Assigning Classes

Pierre M piemas25 at gmail.com
Tue Sep 10 12:50:50 BST 2013


Feeling less lazy now. If you decided to still implement something
yourself, here is a non-optimal algorithm whose first aim is to assign all
students, so that teachers don't have to do it manually. It should reach a
first (suboptimal) solution very fast, and enable further optimization if
you want.

Put all students in their 5th and 4th choice (over-filling the classes).
Then, get rid of students in Over-Full Classes (OFC), by assigning them to
other classes that they prefer: for each OFC, take the students who chose
it as 5th choice, and put them in their 3rd choice instead if it is not
full.

When you have done this for all OFCs, keep on doing the same: take the
"less happy" students of an OFC, and assign them to their 2nd choice if
possible. And then a round of 1st choices.

Hopefully, you'll end up in a (suboptimal) situation where all students
have some of their choice fulfilled, and there are no more OFCs.
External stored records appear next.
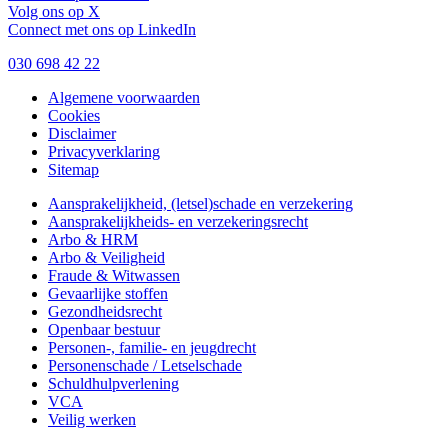
Volg ons op X
Connect met ons op LinkedIn
030 698 42 22
Algemene voorwaarden
Cookies
Copyright-
Disclaimer
menu
Privacyverklaring
Sitemap
Aansprakelijkheid, (letsel)schade en verzekering
Aansprakelijkheids- en verzekeringsrecht
Arbo & HRM
Arbo & Veiligheid
Fraude & Witwassen
Gevaarlijke stoffen
Gezondheidsrecht
Openbaar bestuur
Personen-, familie- en jeugdrecht
Personenschade / Letselschade
Schuldhulpverlening
VCA
Veilig werken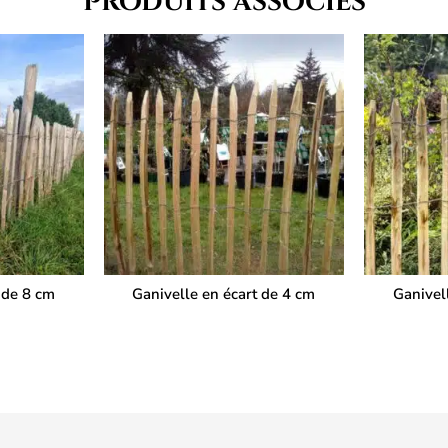
Produits associés
 de 8 cm
Ganivelle en écart de 4 cm
Ganivel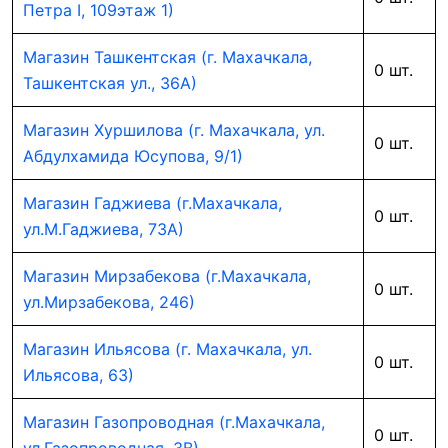
Петра I, 109этаж 1)
Магазин Ташкентская (г. Махачкала,
0 шт.
Ташкентская ул., 36А)
Магазин Хуршилова (г. Махачкала, ул.
0 шт.
Абдулхамида Юсупова, 9/1)
Магазин Гаджиева (г.Махачкала,
0 шт.
ул.М.Гаджиева, 73А)
Магазин Мирзабекова (г.Махачкала,
0 шт.
ул.Мирзабекова, 246)
Магазин Ильясова (г. Махачкала, ул.
0 шт.
Ильясова, 63)
Магазин Газопроводная (г.Махачкала,
0 шт.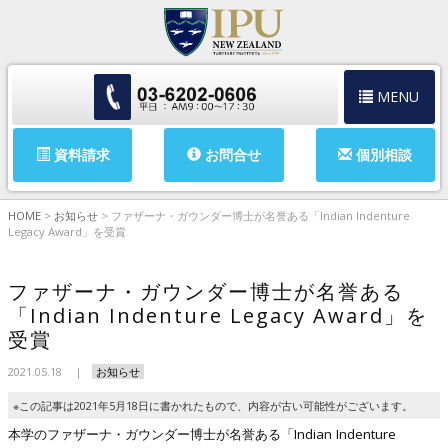
MENU
資料請求
お問合せ
個別相談
HOME
>
お知らせ
>
ファザーナ・ガウンダー博士が名誉ある「Indian Indenture
Legacy Award」を受賞
ファザーナ・ガウンダー博士が名誉ある
「Indian Indenture Legacy Award」を
受賞
2021.05.18
お知らせ
※この記事は2021年5月18日に書かれたもので、内容が古い可能性がございます。
本学のファザーナ・ガウンダー博士が名誉ある「Indian Indenture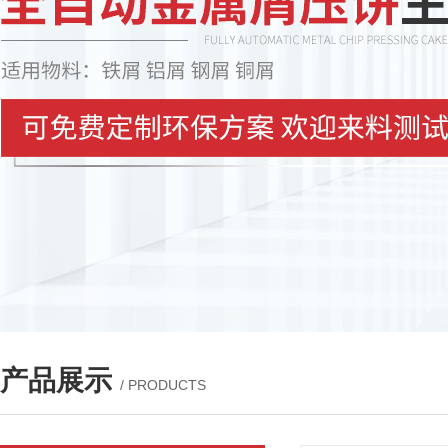
产品展示
/ PRODUCTS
The first
part of the contract is fulfilled: teachers won't have to do anything
manually.

>From there you can optimize:
    - move each student from one class to a better class, if there are
places available in that class (it's still very simple and fast);
    - do beneficial permutations. That can get more complex, as sometimes
you will "push in better classes" several students successively, until one
gets an empty place somewhere.

In terms of implementation, i'd say each class has 5 lists of students, to
quickly choose which students to move first.

And a 3 step algorithm:

fill_classes_naively();
get_rid_of_OFCs();
optimize();

In get_rid_of_OFCs(), each OFC tell its most unhappy students to check if
their "slightly better" class has a place for them.

That's it. Critics and comment very welcome.